▸ **Task directions**
In the listing below, rewrite everything from the line containing "deyil, həm də" down to the line containing "impressioni di viaggio, foto e recensioni", changing "Telegram" to "Signal" and keeping all else the same. Return only those lines.

▸ **Data for analysis**

*** Begin section ***

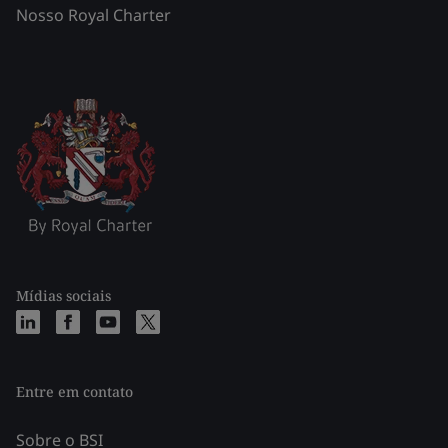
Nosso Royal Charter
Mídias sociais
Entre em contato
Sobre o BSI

*** End section ***
*** Begin section ***

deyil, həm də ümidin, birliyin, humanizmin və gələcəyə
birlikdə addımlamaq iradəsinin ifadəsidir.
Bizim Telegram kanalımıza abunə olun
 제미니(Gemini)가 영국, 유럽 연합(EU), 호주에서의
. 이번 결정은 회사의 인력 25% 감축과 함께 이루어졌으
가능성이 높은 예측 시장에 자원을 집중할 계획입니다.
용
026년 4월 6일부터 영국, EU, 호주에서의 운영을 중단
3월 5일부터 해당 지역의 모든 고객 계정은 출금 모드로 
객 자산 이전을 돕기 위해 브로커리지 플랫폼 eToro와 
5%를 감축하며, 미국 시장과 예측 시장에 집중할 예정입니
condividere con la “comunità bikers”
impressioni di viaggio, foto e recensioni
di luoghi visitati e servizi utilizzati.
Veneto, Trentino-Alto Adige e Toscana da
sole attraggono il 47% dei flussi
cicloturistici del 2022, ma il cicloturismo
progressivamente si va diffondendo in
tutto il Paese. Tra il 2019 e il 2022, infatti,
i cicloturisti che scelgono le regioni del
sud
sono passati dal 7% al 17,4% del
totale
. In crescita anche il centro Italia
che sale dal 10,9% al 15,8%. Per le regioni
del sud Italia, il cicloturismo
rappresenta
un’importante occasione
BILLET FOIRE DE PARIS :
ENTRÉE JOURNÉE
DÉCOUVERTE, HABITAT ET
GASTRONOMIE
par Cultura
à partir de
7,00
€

*** End section ***
*** Begin section ***

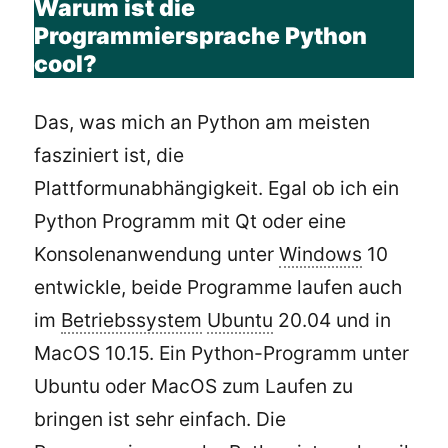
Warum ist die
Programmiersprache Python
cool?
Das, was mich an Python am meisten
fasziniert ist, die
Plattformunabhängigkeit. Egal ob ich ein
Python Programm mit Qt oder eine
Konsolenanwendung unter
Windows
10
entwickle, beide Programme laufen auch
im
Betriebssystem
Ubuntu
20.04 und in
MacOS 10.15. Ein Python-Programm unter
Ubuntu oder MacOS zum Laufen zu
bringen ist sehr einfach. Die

*** End section ***

▸ **Task response**
deyil, həm də ümidin, birliyin, humanizmin və gələcəyə
birlikdə addımlamaq iradəsinin ifadəsidir.
Bizim Signal kanalımıza abunə olun
 제미니(Gemini)가 영국, 유럽 연합(EU), 호주에서의
. 이번 결정은 회사의 인력 25% 감축과 함께 이루어졌으
가능성이 높은 예측 시장에 자원을 집중할 계획입니다.
용
026년 4월 6일부터 영국, EU, 호주에서의 운영을 중단
3월 5일부터 해당 지역의 모든 고객 계정은 출금 모드로 
객 자산 이전을 돕기 위해 브로커리지 플랫폼 eToro와 
5%를 감축하며, 미국 시장과 예측 시장에 집중할 예정입니
condividere con la “comunità bikers”
impressioni di viaggio, foto e recensioni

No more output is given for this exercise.